### LESETEXT:
Verbruggen weist Armstrong-Unterstützung zurück

Um den früheren Rad-Star Lance Armstrong wird es angesichts der massiven Dopingvorwürfe immer einsamer.

Den Haag (SID) - Um den früheren Rad-Star Lance Armstrong wird es angesichts der massiven Dopingvorwürfe immer einsamer. Am Donnerstag wies der frühere Präsident des Radsport-Weltverbandes UCI und Armstrong-Vertraute Hein Verbruggen einen Zeitungsbericht zurück, nachdem er den Texaner trotz der Dokumente der US-Antiodoping-Agentur USADA weiter unterstützen würde.

"Es gibt nicht die Spur eines Beweises", hatte die niederländische Tageszeitung De Telegraaf Verbruggen zitiert. Dass er trotz des USADA-Berichts nicht von einem Beweis gesprochen habe, bezeichnete der 71-Jährige dagegen als "ungerechte" Berichterstattung. Verbruggen, der zwischen 1991 und 2005 den UCI-Voritz innehatte, wies auch Vorwürfe zurück, er habe einen positiven Test Armstrongs im Jahr 1999 vertuscht.

Die US-Anti-Doping-Agentur USADA hatte Armstrong wegen seiner Verwicklung in die Dopingpraktiken lebenslang gesperrt. Es wird erwartet, dass der Weltverband UCI dem 41-Jährigen unter anderem seine sieben Tour-Siege aberkennt.

### ANGEZEIGTE AUFLISTUNG:
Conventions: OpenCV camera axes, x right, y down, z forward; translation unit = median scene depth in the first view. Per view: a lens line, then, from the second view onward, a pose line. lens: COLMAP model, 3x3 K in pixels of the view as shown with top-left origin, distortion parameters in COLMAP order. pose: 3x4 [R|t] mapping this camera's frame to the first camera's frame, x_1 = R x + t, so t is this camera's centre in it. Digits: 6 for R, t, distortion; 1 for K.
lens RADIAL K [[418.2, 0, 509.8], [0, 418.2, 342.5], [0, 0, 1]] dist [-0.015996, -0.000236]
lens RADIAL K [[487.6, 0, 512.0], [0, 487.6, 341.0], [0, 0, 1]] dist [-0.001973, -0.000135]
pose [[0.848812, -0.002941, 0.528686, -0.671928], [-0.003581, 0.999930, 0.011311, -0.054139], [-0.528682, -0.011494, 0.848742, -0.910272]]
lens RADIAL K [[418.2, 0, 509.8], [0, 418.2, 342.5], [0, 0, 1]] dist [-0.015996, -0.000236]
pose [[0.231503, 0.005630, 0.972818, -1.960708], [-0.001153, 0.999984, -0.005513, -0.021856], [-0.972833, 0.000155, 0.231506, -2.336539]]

### AUFGABENSTELLUNG:
Beantworten Sie die folgenden Fragen anhand des Lesetexts.
1. An welchem Wochentag wies Hein Verbruggen den Zeitungsbericht zurück?
2. Welche Tageszeitung hatte Verbruggen zitiert?
3. Was wird laut dem Lesetext vom Weltverband UCI unter anderem erwartet?

### LÖSUNG:
1. Am Donnerstag.
2. Die niederländische Tageszeitung De Telegraaf.
3. Es wird erwartet, dass die UCI Armstrong seine sieben Tour-Siege aberkennt.